▶ WHAT TO WORK ON:
Provide the number of lines in the records that hold the string "sans", without any other words.

▶ SUPPLIED DATA:
____
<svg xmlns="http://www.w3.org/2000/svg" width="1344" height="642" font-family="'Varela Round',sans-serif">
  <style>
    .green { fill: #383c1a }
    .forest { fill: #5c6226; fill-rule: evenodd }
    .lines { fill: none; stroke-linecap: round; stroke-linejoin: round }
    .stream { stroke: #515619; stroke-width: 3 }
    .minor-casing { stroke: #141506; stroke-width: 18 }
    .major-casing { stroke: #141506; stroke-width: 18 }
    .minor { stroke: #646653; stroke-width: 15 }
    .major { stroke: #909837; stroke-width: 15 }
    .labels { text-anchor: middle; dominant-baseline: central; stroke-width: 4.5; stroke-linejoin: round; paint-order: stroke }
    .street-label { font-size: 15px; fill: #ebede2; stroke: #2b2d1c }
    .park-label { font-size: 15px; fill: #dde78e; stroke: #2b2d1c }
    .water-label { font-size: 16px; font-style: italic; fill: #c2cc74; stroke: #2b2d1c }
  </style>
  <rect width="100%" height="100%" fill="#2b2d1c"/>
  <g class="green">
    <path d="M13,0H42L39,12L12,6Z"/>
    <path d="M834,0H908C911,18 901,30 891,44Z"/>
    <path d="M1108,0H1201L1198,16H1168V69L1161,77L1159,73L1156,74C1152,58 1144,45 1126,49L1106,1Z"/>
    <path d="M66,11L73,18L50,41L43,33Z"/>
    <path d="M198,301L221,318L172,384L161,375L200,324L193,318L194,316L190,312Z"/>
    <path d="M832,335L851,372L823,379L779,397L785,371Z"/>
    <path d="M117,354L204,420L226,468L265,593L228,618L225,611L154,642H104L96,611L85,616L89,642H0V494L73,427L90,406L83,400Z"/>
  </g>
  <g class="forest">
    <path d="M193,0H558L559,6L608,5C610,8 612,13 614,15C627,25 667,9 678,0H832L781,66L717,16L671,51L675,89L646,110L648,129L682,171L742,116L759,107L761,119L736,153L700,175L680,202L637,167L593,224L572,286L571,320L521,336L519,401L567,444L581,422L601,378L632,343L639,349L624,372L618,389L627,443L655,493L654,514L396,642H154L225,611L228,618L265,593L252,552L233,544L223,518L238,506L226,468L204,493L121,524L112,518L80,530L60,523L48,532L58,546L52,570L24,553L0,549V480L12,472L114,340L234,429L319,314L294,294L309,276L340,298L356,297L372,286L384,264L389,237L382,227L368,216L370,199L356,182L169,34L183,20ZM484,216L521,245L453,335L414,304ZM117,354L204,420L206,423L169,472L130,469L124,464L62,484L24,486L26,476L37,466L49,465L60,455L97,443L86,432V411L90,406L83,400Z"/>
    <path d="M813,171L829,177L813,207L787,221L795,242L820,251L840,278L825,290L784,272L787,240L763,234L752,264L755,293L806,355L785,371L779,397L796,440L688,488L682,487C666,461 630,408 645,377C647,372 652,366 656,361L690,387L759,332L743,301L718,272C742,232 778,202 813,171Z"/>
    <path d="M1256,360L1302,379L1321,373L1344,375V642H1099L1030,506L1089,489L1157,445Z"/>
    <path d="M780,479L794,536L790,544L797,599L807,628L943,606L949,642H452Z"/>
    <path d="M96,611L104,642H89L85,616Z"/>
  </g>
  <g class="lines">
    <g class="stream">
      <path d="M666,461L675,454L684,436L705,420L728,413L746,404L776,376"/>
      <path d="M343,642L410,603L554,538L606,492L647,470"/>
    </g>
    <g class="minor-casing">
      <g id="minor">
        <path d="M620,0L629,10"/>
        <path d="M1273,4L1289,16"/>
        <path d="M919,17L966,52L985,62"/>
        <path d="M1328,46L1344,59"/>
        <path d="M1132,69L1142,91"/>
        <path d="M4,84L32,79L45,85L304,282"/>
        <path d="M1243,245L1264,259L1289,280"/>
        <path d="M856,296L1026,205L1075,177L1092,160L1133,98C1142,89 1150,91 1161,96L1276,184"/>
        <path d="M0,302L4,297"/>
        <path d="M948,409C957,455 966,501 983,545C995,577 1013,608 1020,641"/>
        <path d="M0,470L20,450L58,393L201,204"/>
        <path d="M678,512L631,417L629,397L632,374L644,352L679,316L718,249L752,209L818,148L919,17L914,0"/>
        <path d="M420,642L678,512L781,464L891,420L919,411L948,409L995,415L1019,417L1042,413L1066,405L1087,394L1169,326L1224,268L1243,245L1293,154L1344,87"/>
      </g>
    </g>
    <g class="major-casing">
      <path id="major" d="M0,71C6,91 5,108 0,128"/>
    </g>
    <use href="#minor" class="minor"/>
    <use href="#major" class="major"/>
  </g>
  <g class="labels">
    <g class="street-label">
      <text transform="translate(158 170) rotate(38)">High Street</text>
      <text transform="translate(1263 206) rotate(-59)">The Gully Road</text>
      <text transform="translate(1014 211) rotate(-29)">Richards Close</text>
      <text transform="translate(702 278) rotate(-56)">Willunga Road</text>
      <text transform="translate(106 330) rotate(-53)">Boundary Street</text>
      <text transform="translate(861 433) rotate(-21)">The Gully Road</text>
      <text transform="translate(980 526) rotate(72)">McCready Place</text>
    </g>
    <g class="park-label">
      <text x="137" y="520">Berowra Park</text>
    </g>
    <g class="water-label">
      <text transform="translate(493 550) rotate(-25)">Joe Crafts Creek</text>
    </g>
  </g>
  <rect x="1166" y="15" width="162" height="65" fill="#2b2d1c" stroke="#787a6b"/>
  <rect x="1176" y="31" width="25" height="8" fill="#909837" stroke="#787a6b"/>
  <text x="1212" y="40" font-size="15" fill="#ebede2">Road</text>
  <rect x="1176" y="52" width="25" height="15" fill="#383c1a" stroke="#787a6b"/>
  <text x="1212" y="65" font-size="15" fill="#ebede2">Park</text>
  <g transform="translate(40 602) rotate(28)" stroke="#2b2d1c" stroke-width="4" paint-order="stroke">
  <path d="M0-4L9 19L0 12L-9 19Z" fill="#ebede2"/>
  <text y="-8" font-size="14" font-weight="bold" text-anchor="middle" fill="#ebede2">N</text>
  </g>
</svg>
____
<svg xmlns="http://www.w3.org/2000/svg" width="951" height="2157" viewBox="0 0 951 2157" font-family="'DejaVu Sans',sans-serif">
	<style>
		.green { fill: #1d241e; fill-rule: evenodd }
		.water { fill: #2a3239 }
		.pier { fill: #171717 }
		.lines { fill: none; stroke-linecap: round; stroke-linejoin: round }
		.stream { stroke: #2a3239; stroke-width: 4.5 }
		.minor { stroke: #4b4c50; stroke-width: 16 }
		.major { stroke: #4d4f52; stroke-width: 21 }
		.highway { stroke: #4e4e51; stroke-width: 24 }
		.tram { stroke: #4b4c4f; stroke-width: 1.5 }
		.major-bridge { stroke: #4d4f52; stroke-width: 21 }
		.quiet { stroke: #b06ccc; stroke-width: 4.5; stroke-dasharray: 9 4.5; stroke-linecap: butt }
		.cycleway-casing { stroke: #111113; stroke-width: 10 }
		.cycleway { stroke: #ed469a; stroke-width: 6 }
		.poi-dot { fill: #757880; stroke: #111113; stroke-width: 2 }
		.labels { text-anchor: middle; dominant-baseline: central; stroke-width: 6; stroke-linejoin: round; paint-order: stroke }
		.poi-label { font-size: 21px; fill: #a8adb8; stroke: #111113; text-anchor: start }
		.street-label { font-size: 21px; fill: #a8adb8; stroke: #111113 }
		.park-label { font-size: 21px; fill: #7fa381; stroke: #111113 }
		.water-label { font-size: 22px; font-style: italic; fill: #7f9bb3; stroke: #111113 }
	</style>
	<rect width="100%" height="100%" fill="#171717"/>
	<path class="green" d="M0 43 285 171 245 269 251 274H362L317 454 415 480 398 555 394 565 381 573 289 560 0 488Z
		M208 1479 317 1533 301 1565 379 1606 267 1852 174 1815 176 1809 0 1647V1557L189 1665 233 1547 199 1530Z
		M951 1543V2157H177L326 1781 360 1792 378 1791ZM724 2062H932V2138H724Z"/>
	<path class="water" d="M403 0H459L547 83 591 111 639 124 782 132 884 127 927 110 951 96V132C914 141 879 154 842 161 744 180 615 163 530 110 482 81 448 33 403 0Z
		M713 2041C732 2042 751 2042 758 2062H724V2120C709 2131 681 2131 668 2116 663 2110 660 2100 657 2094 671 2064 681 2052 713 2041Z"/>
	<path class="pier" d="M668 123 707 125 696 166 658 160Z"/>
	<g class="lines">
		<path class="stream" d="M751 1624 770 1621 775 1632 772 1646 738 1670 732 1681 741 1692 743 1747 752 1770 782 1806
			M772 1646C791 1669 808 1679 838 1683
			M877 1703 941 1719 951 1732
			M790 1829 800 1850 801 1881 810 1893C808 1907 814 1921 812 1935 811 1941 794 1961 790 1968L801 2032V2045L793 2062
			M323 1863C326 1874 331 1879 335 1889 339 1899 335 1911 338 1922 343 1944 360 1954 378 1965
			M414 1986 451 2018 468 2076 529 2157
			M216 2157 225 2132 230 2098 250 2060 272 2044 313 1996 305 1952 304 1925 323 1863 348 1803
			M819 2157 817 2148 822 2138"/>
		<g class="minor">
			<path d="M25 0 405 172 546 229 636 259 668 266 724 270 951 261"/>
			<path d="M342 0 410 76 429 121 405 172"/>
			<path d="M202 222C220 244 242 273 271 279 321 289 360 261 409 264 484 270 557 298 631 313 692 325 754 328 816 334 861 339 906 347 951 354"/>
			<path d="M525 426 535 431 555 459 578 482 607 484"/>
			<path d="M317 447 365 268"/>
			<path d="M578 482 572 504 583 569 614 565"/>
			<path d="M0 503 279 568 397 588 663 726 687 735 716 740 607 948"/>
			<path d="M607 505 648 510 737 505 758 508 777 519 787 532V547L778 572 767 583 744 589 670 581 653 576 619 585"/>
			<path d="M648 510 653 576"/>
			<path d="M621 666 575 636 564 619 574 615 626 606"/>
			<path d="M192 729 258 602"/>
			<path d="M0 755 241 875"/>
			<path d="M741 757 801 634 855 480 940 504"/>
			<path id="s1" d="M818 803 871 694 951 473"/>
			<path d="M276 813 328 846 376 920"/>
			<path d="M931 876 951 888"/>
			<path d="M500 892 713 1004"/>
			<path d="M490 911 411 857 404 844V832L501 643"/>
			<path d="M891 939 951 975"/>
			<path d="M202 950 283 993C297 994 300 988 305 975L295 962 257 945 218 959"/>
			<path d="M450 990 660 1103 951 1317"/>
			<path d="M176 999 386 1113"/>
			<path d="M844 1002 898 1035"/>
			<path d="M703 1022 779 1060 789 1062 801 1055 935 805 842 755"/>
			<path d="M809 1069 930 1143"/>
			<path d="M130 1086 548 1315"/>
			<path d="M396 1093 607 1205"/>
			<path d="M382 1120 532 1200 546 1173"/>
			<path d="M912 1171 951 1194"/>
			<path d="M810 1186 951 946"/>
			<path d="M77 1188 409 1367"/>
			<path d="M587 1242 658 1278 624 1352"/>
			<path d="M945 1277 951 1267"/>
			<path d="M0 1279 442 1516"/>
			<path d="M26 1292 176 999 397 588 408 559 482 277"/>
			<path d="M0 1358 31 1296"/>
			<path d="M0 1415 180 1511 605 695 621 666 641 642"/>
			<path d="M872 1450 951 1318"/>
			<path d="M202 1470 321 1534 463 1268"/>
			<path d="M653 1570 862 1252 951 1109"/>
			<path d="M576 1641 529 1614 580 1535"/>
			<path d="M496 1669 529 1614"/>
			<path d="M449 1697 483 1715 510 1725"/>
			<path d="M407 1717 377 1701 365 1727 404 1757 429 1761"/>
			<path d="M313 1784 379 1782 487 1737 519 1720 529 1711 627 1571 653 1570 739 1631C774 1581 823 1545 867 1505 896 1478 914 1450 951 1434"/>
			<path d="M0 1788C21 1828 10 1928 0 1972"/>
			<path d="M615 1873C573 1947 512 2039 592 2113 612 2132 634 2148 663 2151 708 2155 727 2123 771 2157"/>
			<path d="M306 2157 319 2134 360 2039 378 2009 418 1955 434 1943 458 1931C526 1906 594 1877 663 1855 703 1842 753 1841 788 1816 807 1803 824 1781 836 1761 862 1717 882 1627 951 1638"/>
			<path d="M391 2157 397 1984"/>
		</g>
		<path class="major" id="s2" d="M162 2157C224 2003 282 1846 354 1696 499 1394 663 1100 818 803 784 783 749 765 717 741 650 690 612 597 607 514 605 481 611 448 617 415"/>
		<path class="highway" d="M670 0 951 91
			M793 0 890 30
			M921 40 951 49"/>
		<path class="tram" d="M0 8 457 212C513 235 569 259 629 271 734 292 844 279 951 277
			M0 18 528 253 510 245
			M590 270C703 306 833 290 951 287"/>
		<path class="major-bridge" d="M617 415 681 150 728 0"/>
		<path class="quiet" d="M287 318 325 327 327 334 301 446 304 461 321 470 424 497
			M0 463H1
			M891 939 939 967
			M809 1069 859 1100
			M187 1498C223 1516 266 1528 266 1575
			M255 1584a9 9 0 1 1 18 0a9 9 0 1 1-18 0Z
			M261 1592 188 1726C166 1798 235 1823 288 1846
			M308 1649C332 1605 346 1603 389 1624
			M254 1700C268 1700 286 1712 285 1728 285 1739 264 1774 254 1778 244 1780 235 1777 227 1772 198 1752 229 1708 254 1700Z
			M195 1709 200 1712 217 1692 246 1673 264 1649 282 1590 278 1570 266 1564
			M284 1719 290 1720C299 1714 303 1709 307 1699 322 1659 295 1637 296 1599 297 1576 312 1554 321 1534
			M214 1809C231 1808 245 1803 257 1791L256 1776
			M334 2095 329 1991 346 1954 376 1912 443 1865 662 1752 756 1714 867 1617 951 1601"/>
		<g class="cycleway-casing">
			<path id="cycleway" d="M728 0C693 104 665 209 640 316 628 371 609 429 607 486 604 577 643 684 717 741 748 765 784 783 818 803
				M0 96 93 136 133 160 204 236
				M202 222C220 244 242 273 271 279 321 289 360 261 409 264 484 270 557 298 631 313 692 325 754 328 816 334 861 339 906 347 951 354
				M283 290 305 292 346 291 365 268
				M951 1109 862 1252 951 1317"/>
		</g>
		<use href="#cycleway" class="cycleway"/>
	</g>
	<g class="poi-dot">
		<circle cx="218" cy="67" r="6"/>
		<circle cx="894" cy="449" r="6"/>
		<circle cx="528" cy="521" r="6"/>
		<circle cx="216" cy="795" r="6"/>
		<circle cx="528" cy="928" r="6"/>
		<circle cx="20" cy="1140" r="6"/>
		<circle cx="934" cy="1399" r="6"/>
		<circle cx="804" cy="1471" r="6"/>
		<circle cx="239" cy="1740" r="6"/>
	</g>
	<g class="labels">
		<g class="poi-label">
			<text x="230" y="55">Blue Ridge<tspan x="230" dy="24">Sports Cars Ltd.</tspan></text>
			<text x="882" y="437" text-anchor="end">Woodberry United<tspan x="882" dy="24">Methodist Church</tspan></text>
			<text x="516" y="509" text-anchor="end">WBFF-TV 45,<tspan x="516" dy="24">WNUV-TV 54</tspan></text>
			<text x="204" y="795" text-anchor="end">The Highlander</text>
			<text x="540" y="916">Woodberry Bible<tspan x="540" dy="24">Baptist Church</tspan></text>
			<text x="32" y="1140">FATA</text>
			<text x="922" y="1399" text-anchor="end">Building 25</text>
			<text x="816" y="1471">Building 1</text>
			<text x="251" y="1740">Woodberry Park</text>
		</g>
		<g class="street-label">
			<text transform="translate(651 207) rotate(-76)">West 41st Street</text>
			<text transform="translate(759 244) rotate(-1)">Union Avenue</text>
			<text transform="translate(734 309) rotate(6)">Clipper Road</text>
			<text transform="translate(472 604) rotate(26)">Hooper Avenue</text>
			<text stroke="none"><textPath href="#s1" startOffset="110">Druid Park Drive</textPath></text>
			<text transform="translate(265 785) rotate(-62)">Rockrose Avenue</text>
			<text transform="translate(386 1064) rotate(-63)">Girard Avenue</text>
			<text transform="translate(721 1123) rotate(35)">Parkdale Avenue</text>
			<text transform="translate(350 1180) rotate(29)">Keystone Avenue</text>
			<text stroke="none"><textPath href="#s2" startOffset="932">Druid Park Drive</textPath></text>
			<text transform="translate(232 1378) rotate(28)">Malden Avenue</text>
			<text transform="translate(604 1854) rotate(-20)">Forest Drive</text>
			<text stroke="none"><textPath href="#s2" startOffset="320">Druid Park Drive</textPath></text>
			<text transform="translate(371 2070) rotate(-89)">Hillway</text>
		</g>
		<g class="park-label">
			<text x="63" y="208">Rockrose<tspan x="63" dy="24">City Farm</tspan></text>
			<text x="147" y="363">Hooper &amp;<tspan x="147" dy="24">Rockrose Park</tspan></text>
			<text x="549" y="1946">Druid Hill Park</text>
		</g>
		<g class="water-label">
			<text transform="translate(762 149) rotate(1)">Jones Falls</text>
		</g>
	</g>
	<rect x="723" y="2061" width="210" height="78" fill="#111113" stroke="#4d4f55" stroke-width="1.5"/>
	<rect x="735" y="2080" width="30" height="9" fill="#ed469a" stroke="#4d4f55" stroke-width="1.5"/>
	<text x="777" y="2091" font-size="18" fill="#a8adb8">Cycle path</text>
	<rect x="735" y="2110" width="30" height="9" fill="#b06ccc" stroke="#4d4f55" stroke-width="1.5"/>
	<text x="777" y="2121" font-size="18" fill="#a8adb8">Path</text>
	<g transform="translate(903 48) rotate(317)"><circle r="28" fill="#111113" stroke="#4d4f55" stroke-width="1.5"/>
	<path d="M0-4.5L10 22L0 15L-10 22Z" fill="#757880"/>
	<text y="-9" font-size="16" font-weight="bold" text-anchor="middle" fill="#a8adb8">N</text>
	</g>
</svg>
____
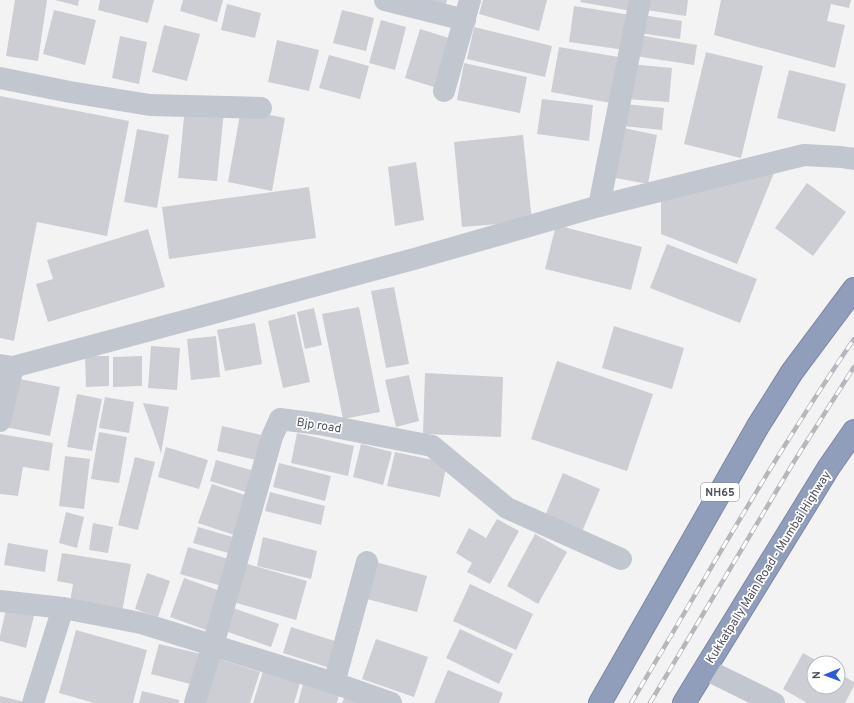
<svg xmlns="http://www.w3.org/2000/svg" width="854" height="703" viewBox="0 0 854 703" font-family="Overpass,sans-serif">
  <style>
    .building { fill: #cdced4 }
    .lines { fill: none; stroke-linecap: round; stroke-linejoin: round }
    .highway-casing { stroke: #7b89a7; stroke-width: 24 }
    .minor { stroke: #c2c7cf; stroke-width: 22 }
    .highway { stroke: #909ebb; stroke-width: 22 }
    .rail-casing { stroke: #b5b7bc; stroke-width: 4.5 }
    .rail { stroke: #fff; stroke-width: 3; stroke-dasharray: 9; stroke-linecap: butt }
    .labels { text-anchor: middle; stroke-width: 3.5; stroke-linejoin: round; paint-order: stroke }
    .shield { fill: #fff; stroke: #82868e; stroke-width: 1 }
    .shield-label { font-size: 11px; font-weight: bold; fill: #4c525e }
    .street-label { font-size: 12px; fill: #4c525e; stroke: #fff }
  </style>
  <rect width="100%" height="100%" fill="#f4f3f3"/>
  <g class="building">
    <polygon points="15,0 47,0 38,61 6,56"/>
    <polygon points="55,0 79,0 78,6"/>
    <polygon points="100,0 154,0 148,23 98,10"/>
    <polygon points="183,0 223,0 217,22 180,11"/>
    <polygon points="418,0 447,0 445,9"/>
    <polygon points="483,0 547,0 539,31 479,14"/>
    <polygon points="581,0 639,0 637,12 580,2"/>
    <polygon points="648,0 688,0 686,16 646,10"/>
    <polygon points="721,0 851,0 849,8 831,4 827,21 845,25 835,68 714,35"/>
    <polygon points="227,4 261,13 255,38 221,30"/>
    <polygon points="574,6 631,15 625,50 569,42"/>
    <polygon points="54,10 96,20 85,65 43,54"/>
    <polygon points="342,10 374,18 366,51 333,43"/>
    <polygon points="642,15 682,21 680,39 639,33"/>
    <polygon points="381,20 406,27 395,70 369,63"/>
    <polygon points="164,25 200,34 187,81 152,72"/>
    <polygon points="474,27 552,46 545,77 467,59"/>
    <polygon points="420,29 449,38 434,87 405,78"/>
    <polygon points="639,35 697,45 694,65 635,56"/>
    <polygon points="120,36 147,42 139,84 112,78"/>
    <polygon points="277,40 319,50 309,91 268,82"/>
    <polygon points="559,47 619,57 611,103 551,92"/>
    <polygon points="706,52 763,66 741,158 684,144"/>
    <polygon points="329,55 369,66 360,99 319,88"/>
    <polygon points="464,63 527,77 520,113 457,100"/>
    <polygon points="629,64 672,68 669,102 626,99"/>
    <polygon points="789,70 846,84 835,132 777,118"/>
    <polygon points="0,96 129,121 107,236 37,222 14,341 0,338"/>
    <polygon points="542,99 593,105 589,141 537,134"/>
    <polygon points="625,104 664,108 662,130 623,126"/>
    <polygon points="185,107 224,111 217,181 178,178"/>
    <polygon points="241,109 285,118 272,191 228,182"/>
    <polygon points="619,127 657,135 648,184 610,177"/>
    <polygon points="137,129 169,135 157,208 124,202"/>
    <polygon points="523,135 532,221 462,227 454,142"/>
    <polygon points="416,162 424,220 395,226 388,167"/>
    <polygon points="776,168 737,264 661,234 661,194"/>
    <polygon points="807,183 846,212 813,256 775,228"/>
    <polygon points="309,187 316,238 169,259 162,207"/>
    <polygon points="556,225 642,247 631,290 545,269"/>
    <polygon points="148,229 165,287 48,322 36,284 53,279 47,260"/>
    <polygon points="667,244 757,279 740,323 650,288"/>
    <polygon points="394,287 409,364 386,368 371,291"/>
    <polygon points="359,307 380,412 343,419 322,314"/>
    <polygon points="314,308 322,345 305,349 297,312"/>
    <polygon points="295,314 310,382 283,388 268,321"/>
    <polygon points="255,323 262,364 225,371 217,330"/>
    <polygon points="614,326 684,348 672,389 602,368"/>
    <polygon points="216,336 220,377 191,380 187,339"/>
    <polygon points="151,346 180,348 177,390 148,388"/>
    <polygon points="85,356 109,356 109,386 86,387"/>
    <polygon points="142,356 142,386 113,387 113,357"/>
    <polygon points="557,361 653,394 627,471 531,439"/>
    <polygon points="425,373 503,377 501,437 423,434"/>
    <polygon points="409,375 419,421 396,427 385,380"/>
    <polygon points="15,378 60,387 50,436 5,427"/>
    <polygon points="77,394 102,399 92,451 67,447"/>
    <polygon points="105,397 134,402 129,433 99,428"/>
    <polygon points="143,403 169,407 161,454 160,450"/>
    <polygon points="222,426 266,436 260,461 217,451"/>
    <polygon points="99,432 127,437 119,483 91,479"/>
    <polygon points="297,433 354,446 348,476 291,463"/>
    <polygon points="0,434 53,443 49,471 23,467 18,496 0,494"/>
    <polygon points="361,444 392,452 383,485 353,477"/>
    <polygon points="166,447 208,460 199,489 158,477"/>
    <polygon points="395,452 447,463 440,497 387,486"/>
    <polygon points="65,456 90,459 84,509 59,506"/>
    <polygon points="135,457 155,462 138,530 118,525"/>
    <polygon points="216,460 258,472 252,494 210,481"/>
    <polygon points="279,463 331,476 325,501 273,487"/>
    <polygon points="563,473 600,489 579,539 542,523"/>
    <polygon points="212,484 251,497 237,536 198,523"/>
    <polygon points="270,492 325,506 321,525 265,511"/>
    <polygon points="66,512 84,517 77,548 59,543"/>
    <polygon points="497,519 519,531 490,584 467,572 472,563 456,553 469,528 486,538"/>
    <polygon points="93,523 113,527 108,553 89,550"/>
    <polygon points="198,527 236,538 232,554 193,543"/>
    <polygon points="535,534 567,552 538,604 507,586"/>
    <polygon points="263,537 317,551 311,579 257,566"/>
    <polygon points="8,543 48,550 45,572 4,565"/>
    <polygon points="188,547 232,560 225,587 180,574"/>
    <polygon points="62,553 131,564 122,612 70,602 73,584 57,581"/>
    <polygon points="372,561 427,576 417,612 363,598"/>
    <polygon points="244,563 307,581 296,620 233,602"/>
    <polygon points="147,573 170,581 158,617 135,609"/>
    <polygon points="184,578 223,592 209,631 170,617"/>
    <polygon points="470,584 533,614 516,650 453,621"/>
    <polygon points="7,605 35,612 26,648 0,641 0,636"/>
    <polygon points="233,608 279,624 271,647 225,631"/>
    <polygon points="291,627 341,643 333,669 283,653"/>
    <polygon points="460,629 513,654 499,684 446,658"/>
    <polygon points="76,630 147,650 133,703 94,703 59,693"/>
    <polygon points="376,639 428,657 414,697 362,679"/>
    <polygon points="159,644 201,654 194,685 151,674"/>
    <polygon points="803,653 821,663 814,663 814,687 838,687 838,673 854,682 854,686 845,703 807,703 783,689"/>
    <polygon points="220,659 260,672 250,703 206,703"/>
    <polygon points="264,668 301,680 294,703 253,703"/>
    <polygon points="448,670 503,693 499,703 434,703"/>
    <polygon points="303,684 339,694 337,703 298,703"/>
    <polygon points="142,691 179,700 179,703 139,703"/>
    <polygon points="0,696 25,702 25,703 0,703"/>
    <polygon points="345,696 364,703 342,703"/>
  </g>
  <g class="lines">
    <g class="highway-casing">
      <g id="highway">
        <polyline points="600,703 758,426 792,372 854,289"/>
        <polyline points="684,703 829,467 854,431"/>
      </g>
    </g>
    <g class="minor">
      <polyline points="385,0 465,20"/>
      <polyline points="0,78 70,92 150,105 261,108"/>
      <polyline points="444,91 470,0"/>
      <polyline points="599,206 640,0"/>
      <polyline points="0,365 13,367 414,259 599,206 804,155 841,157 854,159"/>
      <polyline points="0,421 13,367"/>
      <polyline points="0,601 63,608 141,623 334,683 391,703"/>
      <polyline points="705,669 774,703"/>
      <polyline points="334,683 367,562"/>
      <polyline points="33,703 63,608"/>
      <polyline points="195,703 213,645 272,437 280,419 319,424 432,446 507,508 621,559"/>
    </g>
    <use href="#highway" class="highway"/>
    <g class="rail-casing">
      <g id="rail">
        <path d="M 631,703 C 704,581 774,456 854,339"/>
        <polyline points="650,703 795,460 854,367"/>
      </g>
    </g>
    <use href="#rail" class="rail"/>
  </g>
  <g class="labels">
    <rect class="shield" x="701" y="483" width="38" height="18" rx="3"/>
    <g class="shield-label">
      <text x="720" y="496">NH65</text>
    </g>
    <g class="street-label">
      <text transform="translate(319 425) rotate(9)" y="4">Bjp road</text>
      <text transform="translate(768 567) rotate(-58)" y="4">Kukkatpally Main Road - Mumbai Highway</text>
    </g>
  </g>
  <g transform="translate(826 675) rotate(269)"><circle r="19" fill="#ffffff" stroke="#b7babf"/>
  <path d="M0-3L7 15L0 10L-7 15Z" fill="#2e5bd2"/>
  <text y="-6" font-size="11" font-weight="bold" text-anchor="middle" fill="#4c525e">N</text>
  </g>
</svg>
____
▶ WRITTEN ANSWER:
3